Information provided:
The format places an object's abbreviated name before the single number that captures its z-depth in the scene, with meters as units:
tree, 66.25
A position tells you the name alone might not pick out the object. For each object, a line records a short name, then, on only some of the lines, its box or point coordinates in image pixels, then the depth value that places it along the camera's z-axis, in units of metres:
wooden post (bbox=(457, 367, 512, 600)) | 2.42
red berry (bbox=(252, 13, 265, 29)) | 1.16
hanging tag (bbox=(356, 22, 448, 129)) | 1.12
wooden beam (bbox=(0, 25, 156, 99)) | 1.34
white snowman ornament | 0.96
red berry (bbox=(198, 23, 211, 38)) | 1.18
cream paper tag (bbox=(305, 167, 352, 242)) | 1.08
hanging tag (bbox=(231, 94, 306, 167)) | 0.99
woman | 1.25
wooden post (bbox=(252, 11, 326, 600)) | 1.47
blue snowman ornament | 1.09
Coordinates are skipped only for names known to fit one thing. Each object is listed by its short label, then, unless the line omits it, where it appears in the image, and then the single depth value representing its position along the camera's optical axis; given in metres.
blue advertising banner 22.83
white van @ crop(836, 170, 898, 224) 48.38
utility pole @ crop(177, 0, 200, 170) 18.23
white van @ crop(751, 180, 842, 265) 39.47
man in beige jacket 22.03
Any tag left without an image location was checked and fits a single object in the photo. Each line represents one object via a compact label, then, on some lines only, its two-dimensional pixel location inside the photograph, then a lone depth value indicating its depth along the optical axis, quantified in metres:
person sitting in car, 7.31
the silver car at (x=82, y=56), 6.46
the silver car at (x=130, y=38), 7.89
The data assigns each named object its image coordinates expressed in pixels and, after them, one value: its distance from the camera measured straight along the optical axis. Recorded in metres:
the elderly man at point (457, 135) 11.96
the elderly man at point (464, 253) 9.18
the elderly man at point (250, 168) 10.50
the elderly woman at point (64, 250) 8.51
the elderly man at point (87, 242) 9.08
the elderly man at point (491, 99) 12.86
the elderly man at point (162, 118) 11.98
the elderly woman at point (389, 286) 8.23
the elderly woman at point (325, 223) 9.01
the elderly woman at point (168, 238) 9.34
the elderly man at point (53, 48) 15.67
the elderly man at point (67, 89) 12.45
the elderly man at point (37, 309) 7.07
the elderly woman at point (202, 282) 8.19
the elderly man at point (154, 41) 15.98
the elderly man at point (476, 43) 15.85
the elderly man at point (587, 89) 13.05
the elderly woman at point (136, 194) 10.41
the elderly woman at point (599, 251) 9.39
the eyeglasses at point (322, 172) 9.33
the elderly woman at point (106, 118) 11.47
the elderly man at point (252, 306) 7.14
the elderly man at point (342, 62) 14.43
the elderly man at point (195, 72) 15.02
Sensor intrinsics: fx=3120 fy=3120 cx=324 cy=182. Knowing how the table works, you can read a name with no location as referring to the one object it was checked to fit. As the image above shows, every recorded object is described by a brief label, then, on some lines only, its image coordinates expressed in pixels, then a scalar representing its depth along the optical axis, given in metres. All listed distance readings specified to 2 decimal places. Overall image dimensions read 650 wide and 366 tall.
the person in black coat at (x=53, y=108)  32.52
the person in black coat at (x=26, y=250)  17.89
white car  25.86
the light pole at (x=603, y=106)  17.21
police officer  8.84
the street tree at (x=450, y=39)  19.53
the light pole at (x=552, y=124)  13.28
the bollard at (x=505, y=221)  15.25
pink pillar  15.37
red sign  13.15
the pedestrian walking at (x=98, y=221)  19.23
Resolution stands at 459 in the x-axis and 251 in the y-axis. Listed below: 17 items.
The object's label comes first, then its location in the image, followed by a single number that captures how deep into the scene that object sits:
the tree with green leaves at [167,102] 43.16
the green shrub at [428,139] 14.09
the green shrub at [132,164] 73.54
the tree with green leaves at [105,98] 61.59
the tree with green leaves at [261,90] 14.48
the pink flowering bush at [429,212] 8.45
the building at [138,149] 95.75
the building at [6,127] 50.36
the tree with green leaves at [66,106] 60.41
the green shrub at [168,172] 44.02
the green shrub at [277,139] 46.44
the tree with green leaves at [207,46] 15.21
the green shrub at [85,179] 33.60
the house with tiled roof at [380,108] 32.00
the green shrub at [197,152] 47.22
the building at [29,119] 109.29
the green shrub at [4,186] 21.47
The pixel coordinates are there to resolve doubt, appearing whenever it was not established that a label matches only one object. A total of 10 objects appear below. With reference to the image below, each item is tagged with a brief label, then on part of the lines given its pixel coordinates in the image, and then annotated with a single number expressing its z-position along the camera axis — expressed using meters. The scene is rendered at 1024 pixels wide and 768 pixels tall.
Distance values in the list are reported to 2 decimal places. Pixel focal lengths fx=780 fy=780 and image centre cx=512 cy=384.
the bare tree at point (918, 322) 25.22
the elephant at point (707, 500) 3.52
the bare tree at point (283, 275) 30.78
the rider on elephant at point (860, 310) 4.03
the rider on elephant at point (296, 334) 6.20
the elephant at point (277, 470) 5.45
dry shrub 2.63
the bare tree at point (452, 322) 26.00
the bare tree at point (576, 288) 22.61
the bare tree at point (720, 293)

Task requirements: Take the first line of the material above as the start and the line that contains "woman | 1.25" as the end. Output only that span, every line exactly as it stands.

Answer box:
The format places an object's abbreviated name before the single number that captures its z-depth in the scene, with meters as units:
tree, 66.25
A position tells you the name alone might not pick out the object. For each object, a line records a short name, then, on only some of the lines, its box or point coordinates in image pixels, then the depth value that places it along the camera's z-axis, in units of metres:
wooden post (bbox=(457, 367, 512, 600)) | 2.42
red berry (bbox=(252, 13, 265, 29)) | 1.16
hanging tag (bbox=(356, 22, 448, 129)) | 1.12
wooden beam (bbox=(0, 25, 156, 99)) | 1.34
white snowman ornament | 0.96
red berry (bbox=(198, 23, 211, 38)) | 1.18
cream paper tag (bbox=(305, 167, 352, 242)) | 1.08
hanging tag (bbox=(231, 94, 306, 167)) | 0.99
woman | 1.25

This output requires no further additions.